The verse ends with “My soul bless Hashem, Hallelukah!” I would add to Beruriah’s interpretation that this part of the verse acknowledgess, by saying “my” soul, that all of us have also sinned and need to do teshuvah – and, not only need to do teshuvah, but are capable of doing teshuvah. This psalm is read on Rosh Chodesh, the new moon. The first commandment given to the Jewish people is to make the month of Nisan the first month of the year. The Jewish people are associated with the moon, as the rabbis have taught. One of the most fundamental aspects of being Jewish is the hope that, just as the moon that has waned will wax again, so when we do teshuvah, when we repent by turning from sin and returning to be the people G!d created us to be, G!d will forgive us and restore us even higher.

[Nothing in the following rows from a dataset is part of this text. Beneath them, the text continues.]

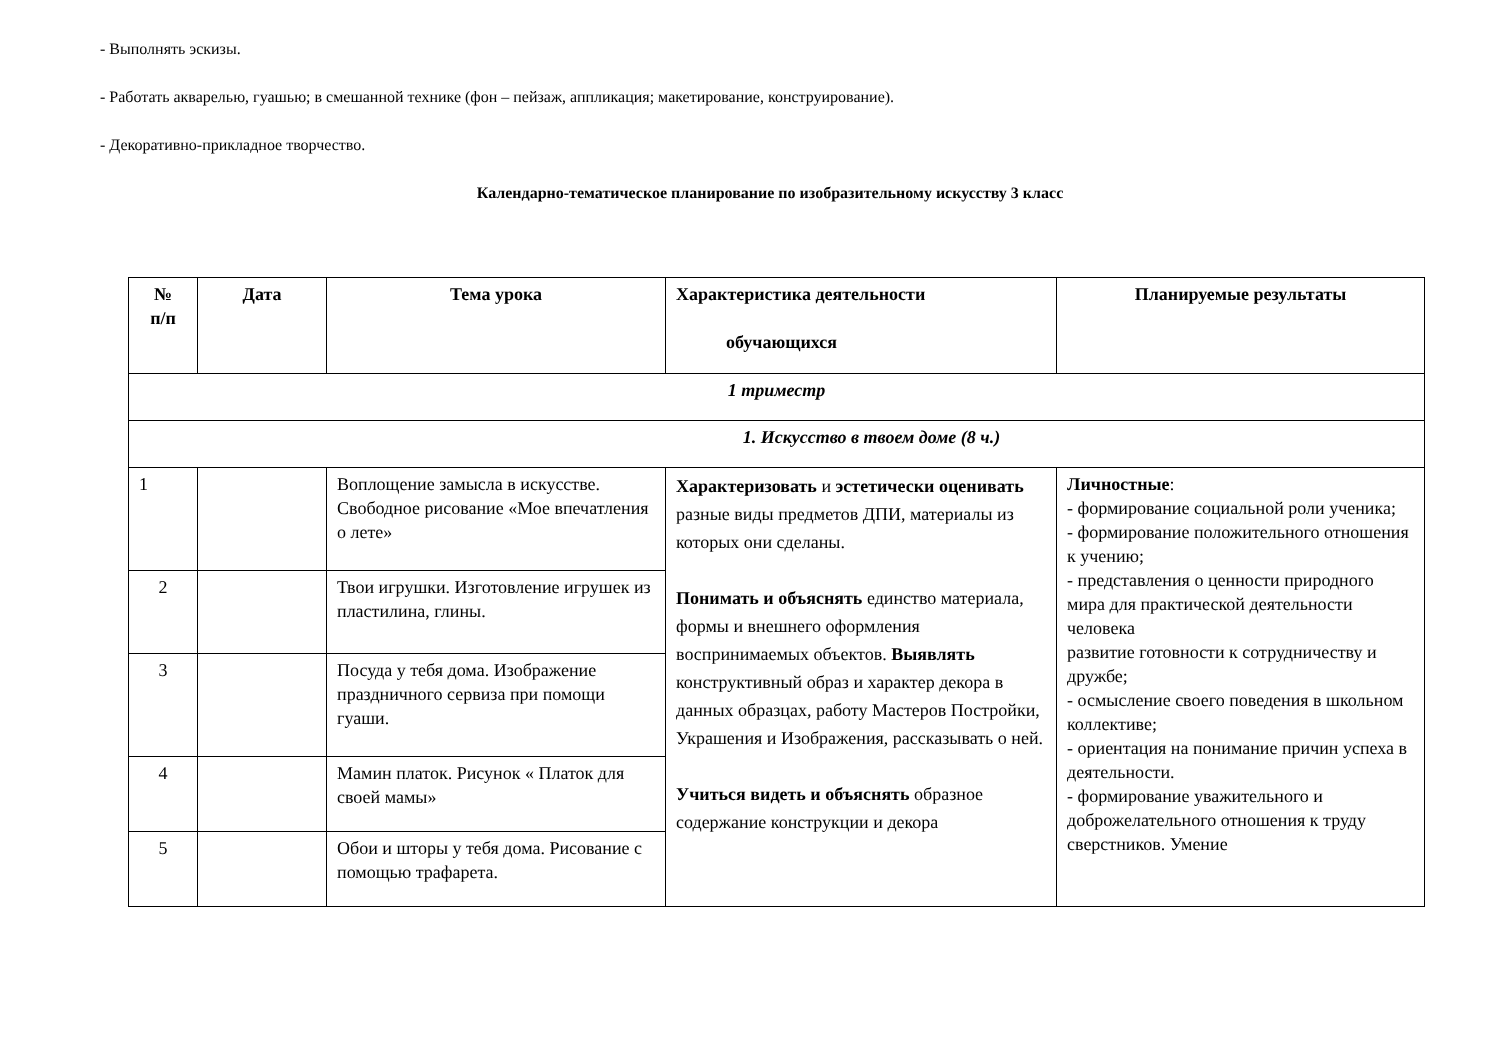- Выполнять эскизы.
- Работать акварелью, гуашью; в смешанной технике (фон – пейзаж, аппликация; макетирование, конструирование).
- Декоративно-прикладное творчество.
Календарно-тематическое планирование по изобразительному искусству 3 класс
| № п/п | Дата | Тема урока | Характеристика деятельности обучающихся | Планируемые результаты |
| --- | --- | --- | --- | --- |
| 1 триместр | | | | |
| 1. Искусство в твоем доме (8 ч.) | | | | |
| 1 | | Воплощение замысла в искусстве. Свободное рисование «Мое впечатления о лете» | Характеризовать и эстетически оценивать разные виды предметов ДПИ, материалы из которых они сделаны. Понимать и объяснять единство материала, формы и внешнего оформления воспринимаемых объектов. Выявлять конструктивный образ и характер декора в данных образцах, работу Мастеров Постройки, Украшения и Изображения, рассказывать о ней. Учиться видеть и объяснять образное содержание конструкции и декора | Личностные : - формирование социальной роли ученика; - формирование положительного отношения к учению; - представления о ценности природного мира для практической деятельности человека развитие готовности к сотрудничеству и дружбе; - осмысление своего поведения в школьном коллективе; - ориентация на понимание причин успеха в деятельности. - формирование уважительного и доброжелательного отношения к труду сверстников. Умение |
| 2 | | Твои игрушки. Изготовление игрушек из пластилина, глины. | | |
| 3 | | Посуда у тебя дома. Изображение праздничного сервиза при помощи гуаши. | | |
| 4 | | Мамин платок. Рисунок « Платок для своей мамы» | | |
| 5 | | Обои и шторы у тебя дома. Рисование с помощью трафарета. | | |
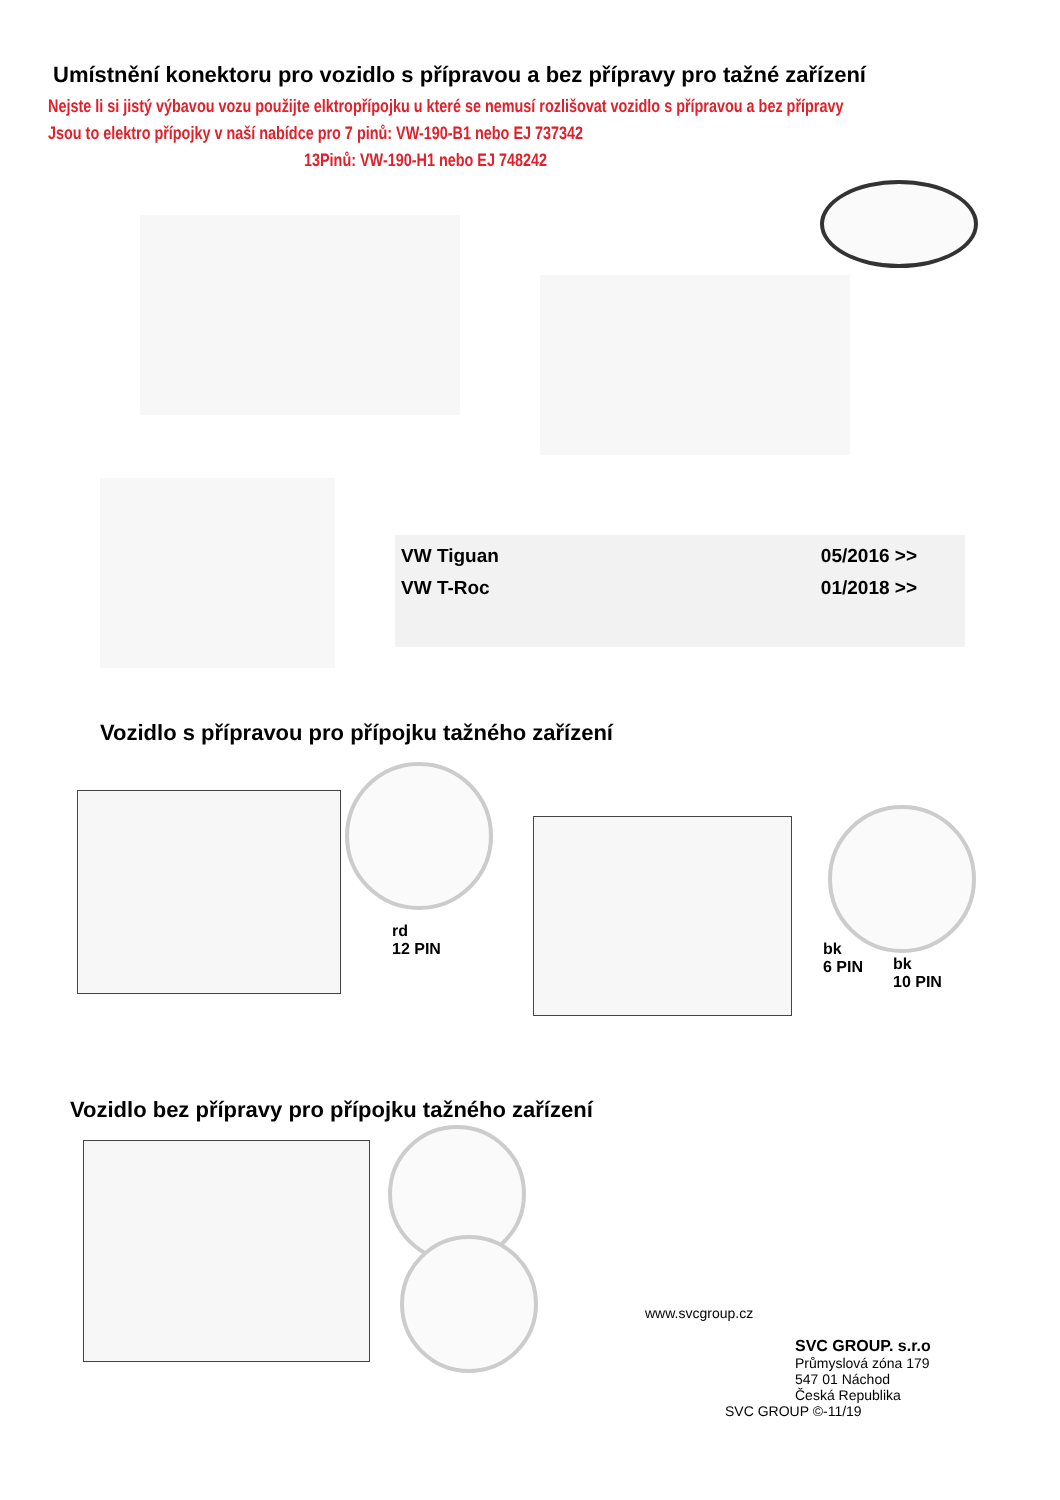Umístnění konektoru pro vozidlo s přípravou a bez přípravy pro tažné zařízení
Nejste li si jistý výbavou vozu použijte elktropřípojku u které se nemusí rozlišovat vozidlo s přípravou a bez přípravy
Jsou to elektro přípojky v naší nabídce pro 7 pinů: VW-190-B1 nebo EJ 737342
13Pinů: VW-190-H1 nebo EJ 748242
VW Tiguan 05/2016 >>
VW T-Roc 01/2018 >>
Vozidlo s přípravou pro přípojku tažného zařízení
rd
12 PIN
bk
6 PIN
bk
10 PIN
Vozidlo bez přípravy pro přípojku tažného zařízení
www.svcgroup.cz
SVC GROUP. s.r.o
Průmyslová zóna 179
547 01 Náchod
Česká Republika
SVC GROUP ©-11/19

As the rabbis teach, the sinner who repents is in a higher state than the one who never sinned. There is even a midrash that explains the curious commandment to bring a sin-offering FOR G!d on Rosh Chodesh by saying that after G!d created the two great lights, G!d then diminished the moon, and the sin-offering is to atone for this. G!d can do teshuvah, we are taught.

But Pinchas, in his zealotry, cannot place himself with the sinners – he cannot acknowledge his fallibility – he cannot add his “MY soul will bless Hashem” to the prayer for sins to leave the world so the sinners repent and become righteous. He cannot pray for their restoration. Instead, he kills two people made in the image of G!d, believing himself to be pure and perfect. If only he had followed in Beruriah’s footsteps and prayed for their repentance, rather than killing them, the story would have been so much more powerful.

In a world of Pinchases, may we be given strength by G!d to be Beruriahs instead.